The Sunday Times has two substantial articles on the mad, bad, clever ex-tyrant of Iraq. One, "Stalin and Saddam: the twin Tyrants
" shows how Saddam modelled himself from the 70s on his hero Stalin. It explains how Stalin lived in a series of 10 dacha on the Black Sea coast, rather than in the Kremlin. Saddam on a visit to the USSR, in the 70s(confirmed by KGB records)insisted on seeing each one of Stalin's former hidey-holes. And learning that his role-model always slept in a military cot, did the same when he became leader of his country.
The other article, "The hard case
", by Mathew Campbell, concentrates on the future trial.
I have picked out two points about how he intends to defend himself:
(1) He is "the legitimate head of state who has been overthrown illegally by an occupying force."

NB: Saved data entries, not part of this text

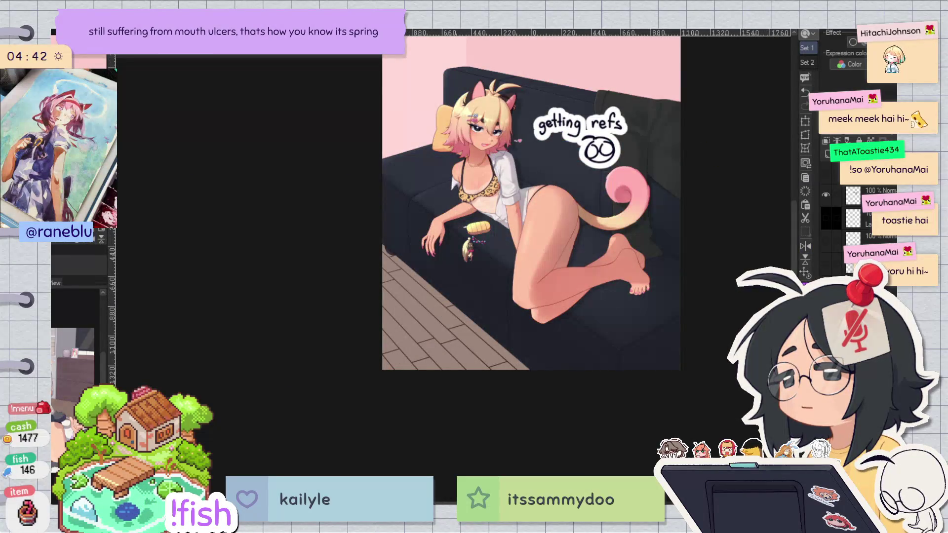
key(h)
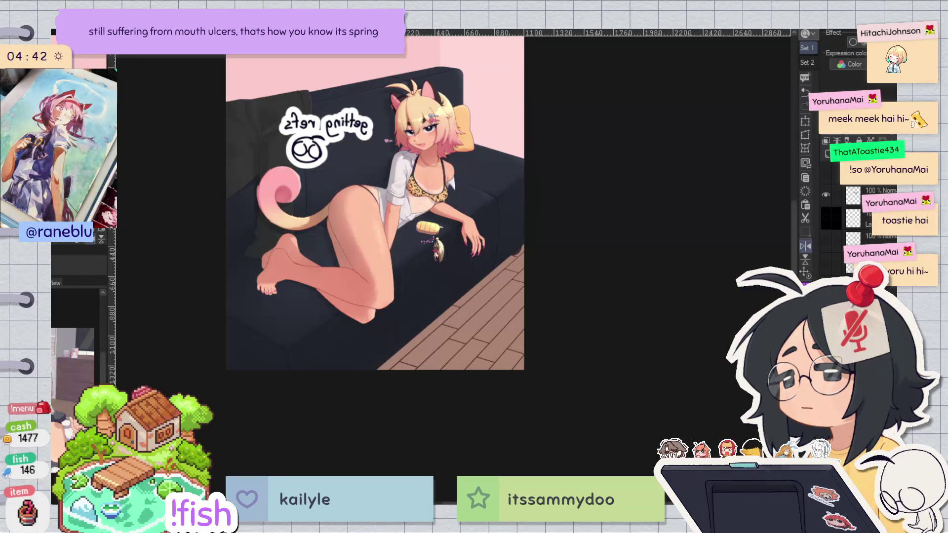
key(h)
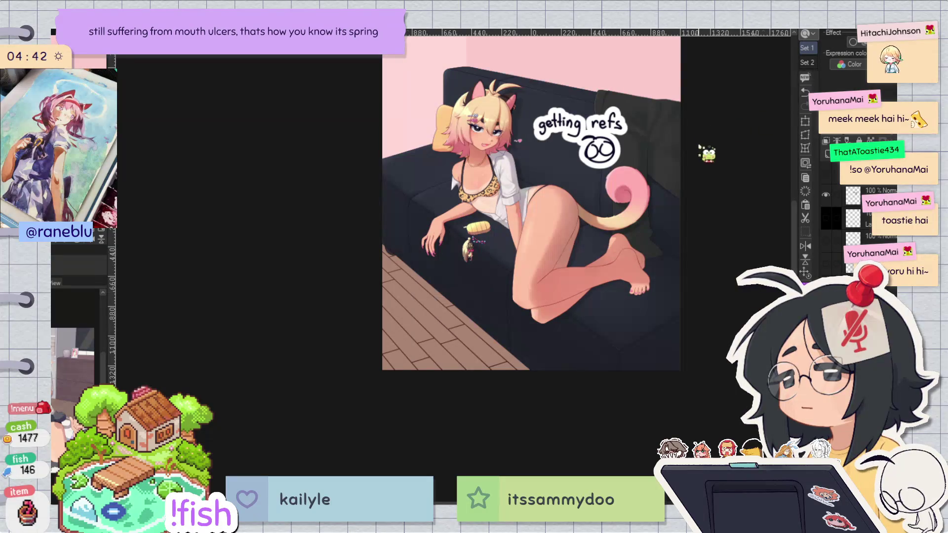
scroll(703, 191, up, 2)
drag(511, 213, 492, 328)
scroll(324, 117, down, 2)
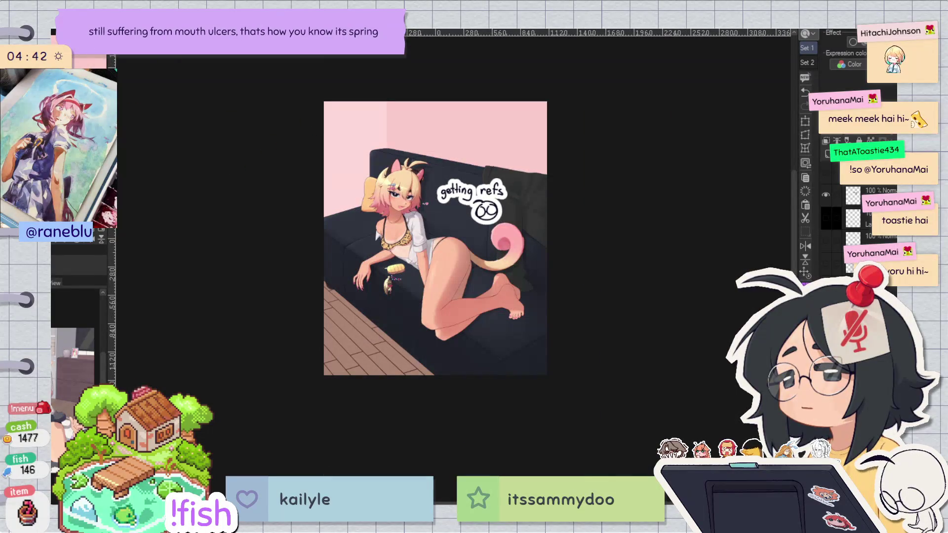
key(ctrl+t)
drag(436, 101, 436, 141)
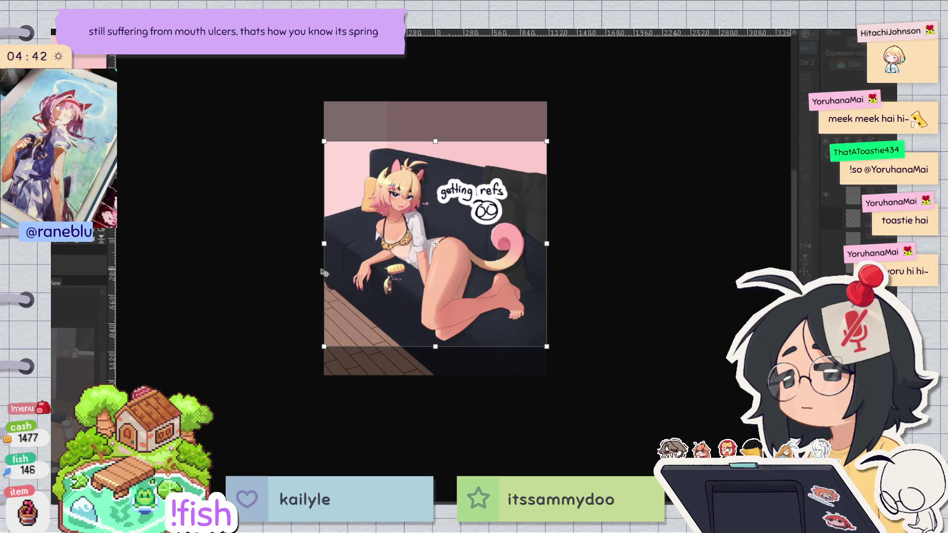
drag(324, 244, 341, 245)
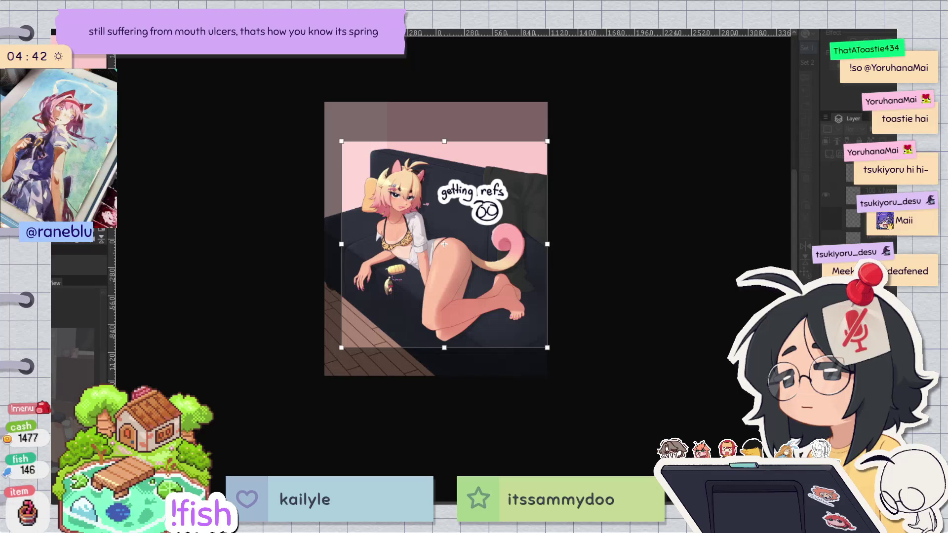
key(Return)
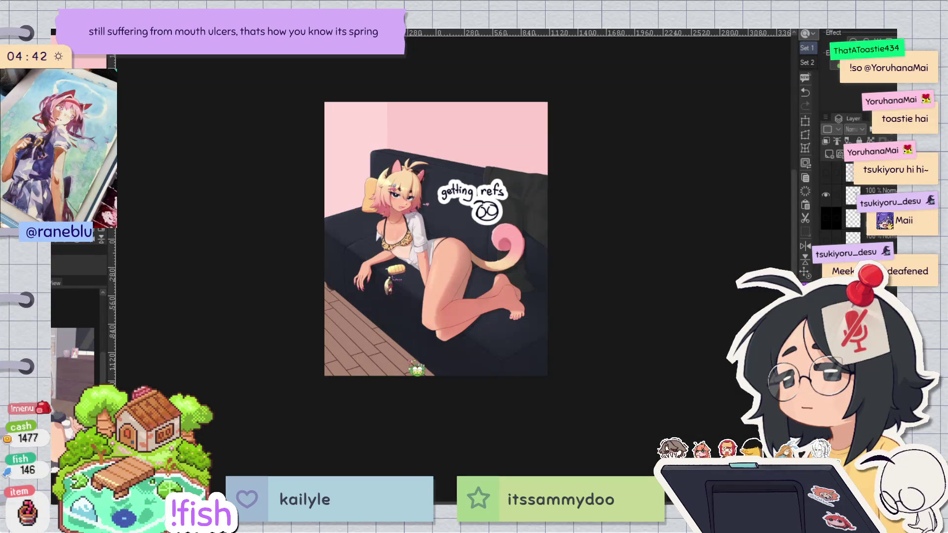
scroll(414, 368, up, 2)
Step: Zoom in on the floor corner and select triangular floor patches, then clear the selection
scroll(474, 237, up, 2)
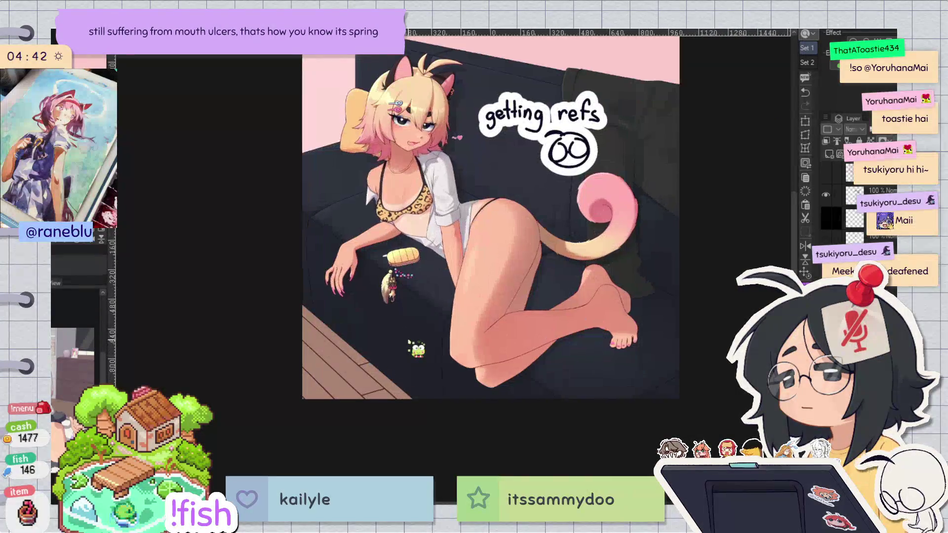
scroll(475, 237, down, 2)
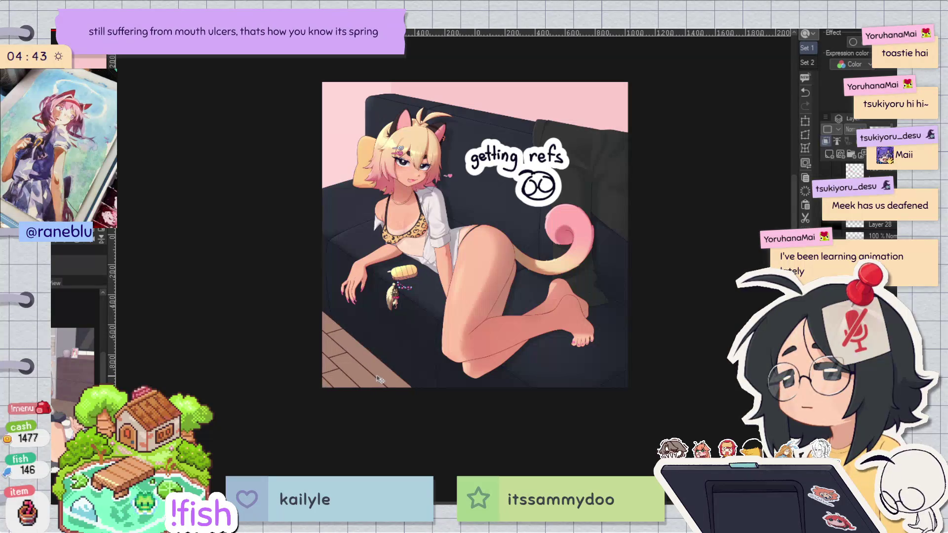
scroll(380, 379, down, 3)
scroll(379, 379, up, 4)
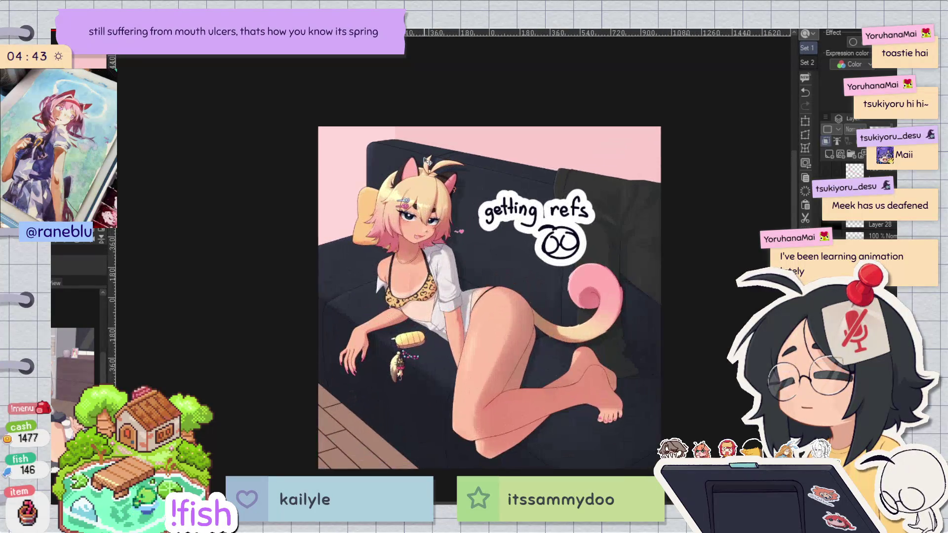
key(h)
key(h)
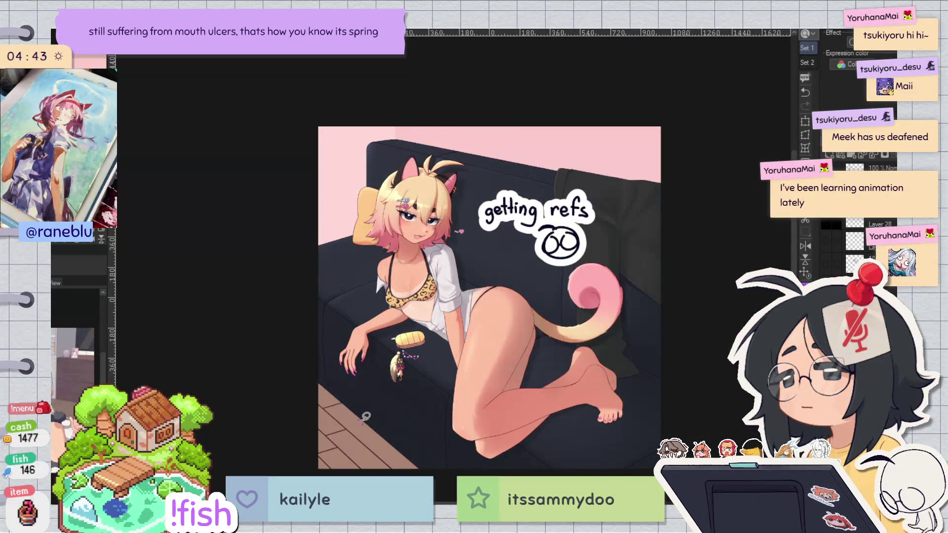
mouse_move(375, 431)
mouse_down()
mouse_move(345, 481)
mouse_move(264, 422)
mouse_up()
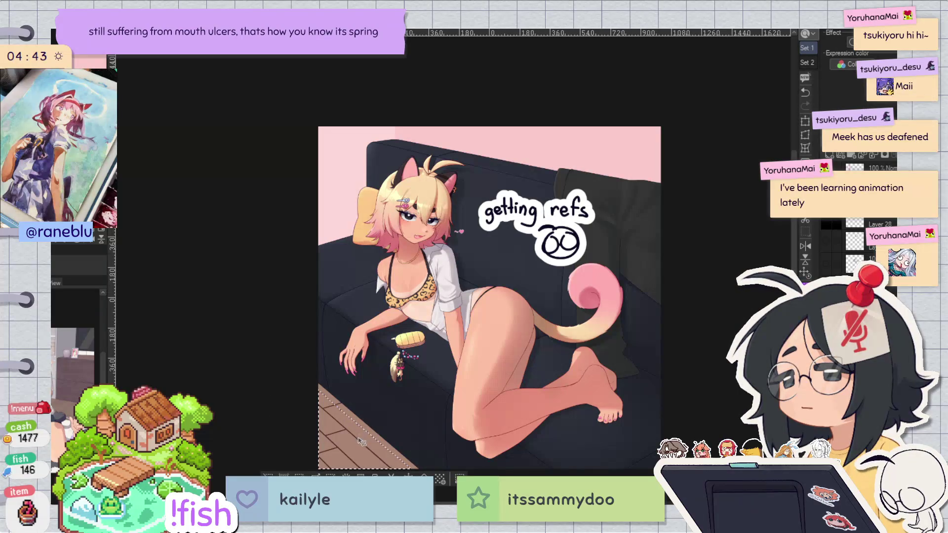
key(h)
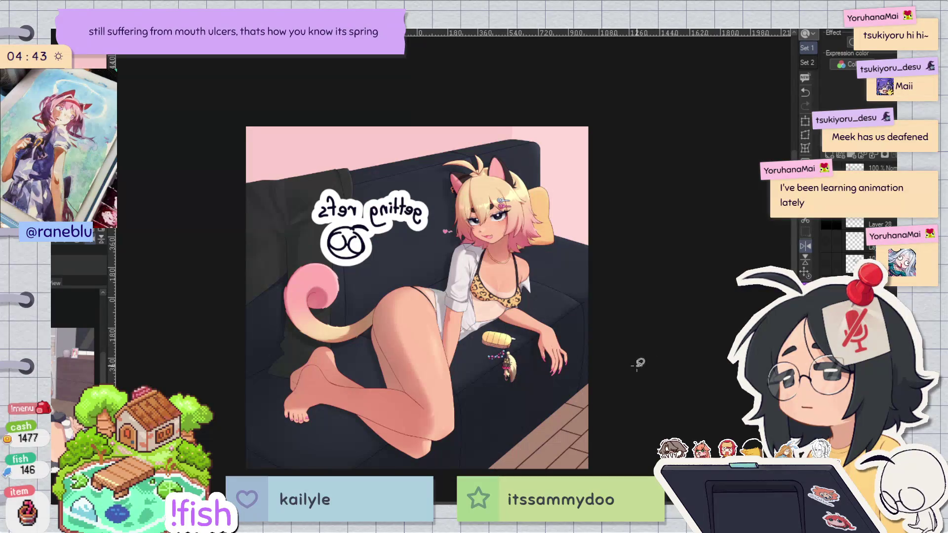
mouse_move(550, 467)
mouse_down()
mouse_move(588, 433)
mouse_move(586, 465)
mouse_up()
click(586, 464)
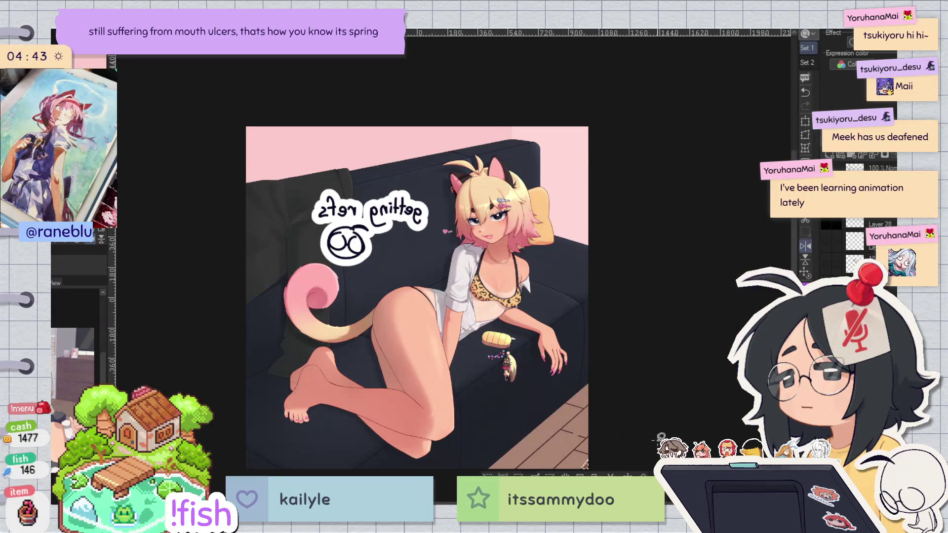
Step: Start a selection along the floor's bottom-left edge, checking it in mirrored view
key(h)
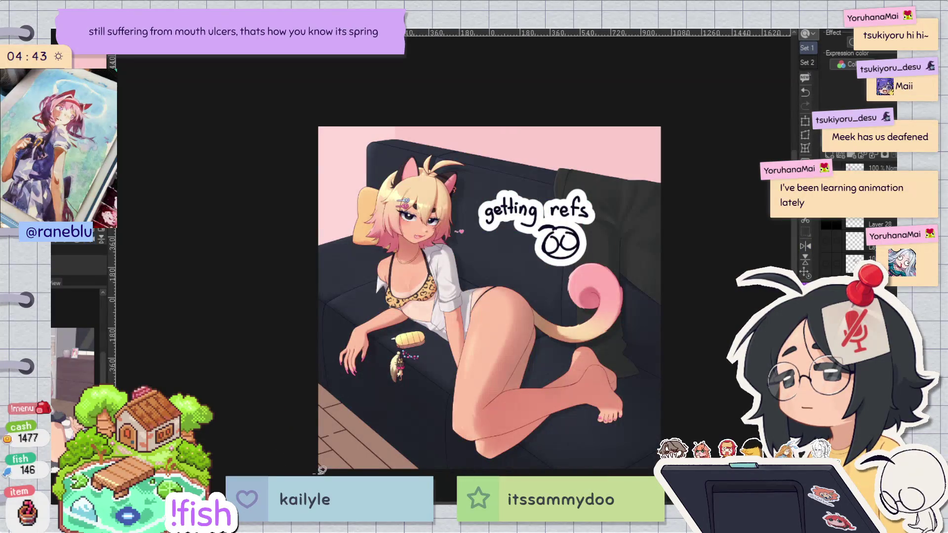
drag(317, 462, 347, 460)
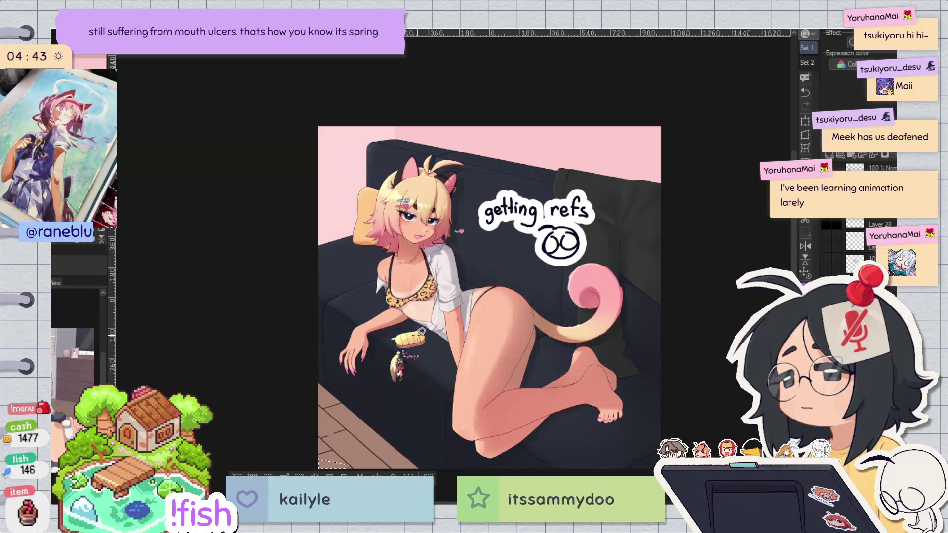
key(h)
scroll(470, 285, up, 6)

(2) "He will question the legitimacy of the judiciary which has been appointed to try him."
For (1) it might be asked how he obtained power
For (2) He may have a point. But there is always the possibility of putting him back in prison till after the elected Iraqi government takes power next year and re-trying him.
While occupying forces are stationed in Iraq (who knows when they will all go home, if ever) the same argument can be used, no matter how legitimate any elected any Iraqi government is.
Many might prefer that he dies quietly in his cell before all this takes place or is strangled slowly by an individual chosen by referendum (before or after due process), using an item of clothing (say a favourite tie) from one of his most barbarously murdered victims.
The question of who ordered the gasing at Halabja seems to be answered in the article: it was Izzat Ibrahim al Douri. But is the man who carried out the atrocity, Ali Rahee Karim, a former tank commander - who is said to recognise he ought to be punished for his crime - also to be tried? How low down the hierarchy is this going to go?
The trial ought perhaps to be seen as a group prosecution, rather like the Nuremburg trial was, rather than of one undoubtedly bad man. There are many who have argued over the years that Nuremburg was unfair and mearly victors perks. But something has to be done to demonstrate that bad men will eventually be brought to book. Presumably the many members of the Japanese government and military who were hanged at the end of the Second World War, after being convicted in Allied courts, might have argued that they too were merely victors spoils and couldn't get a fair trial.